I've seen a few places, including here, the recommendation to put 'ERR' and then 'OR: <error message>' when printing a user-defined error message to the log.
I tried it to see the difference from simply putting it all in one string:
data _NULL_;
put 'ERROR: this is an error';
put 'ERR' 'OR: this is another';
run;
They both seem to work the same way. Is this something that was more important in the past?
I think this had to do with avoid log parsing tools that scanned the logs for errors in a company. No production code can have the word ERROR in it.
I think this had to do with avoid log parsing tools that scanned the logs for errors in a company. No production code can have the word ERROR in it.
Agree with @Reeza that it is for easier log scanning. In my experience, when people have a log scanning program (SAS or other), it is usually smart enough to distinguish between the word "ERROR" in code and an actual ERROR message in the log (in particular, in the log the line will start with "ERROR").

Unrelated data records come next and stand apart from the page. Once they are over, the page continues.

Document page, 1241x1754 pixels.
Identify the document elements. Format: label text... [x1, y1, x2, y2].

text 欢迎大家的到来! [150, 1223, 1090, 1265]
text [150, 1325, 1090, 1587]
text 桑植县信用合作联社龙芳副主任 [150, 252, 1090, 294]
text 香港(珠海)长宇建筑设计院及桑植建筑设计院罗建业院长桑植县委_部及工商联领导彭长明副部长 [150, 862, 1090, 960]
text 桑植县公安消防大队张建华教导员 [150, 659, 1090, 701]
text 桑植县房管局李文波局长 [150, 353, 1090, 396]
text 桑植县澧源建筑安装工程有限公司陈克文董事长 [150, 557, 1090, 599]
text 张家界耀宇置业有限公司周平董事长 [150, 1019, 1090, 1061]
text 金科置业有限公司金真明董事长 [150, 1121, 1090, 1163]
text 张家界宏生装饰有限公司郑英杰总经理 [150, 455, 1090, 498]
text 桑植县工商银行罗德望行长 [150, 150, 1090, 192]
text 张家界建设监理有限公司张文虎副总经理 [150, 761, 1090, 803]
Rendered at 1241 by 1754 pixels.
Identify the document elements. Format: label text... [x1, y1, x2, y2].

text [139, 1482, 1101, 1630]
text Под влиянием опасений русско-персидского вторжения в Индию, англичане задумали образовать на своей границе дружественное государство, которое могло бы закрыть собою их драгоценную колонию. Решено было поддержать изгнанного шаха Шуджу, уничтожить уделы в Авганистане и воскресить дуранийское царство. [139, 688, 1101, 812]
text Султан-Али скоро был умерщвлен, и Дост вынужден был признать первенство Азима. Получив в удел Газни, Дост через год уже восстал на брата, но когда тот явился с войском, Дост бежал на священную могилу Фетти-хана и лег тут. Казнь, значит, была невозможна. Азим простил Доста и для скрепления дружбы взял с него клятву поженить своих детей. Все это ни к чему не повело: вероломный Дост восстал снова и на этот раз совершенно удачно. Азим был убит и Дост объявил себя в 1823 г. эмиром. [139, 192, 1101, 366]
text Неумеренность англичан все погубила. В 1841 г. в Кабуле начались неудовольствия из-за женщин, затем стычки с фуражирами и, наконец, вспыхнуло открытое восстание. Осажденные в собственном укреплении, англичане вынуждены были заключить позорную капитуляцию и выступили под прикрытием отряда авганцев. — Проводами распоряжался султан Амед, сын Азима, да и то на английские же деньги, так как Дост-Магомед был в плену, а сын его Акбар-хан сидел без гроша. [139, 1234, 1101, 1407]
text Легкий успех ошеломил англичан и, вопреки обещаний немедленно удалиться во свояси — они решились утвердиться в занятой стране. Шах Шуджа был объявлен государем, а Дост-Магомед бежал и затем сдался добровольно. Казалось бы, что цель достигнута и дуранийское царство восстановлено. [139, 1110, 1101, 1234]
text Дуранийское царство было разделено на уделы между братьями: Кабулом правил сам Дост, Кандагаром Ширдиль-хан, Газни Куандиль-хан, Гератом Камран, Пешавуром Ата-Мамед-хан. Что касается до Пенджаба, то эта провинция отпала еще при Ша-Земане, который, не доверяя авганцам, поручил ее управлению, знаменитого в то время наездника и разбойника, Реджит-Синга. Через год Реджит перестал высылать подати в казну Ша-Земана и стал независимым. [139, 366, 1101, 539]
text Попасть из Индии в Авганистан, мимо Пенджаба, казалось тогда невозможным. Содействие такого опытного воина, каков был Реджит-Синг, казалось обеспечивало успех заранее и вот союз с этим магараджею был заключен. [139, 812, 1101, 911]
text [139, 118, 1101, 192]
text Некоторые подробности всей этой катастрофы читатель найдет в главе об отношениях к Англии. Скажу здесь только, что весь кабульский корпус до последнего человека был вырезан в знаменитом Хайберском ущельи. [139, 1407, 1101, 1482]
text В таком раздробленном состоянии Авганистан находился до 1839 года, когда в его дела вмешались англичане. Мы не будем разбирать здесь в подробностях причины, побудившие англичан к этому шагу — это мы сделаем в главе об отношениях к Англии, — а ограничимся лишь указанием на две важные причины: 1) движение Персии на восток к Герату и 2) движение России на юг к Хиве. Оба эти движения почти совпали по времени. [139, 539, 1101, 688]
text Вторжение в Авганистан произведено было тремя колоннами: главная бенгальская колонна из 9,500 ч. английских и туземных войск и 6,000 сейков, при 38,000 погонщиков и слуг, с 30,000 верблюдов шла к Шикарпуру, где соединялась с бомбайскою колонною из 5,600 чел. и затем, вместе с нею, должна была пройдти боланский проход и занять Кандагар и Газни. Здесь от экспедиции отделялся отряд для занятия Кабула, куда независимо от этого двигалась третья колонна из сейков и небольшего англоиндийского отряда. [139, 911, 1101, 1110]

But in the setting where a person (or group) does not have a log scanning utility, often people resort to a quick-and-dirty scan of the log by just using CTRL-F for find. In that case, if the word "ERROR" appears in code, it will be caught by the FIND command. And if it happens too many times, the user might just give up on log review (which is always a bad idea...)
So separating into "ER" "ROR" makes code uglier but easier for a naive log review (which is worse than an automated log review but better than no log review).
In my macros I do the even uglier: %PUT ER%str()ROR: <Blah>; I have a function key / keyboard macro assigned to generate PUT "ER" "ROR:" and %PUT ER%str()ROR: , which saves a little typing.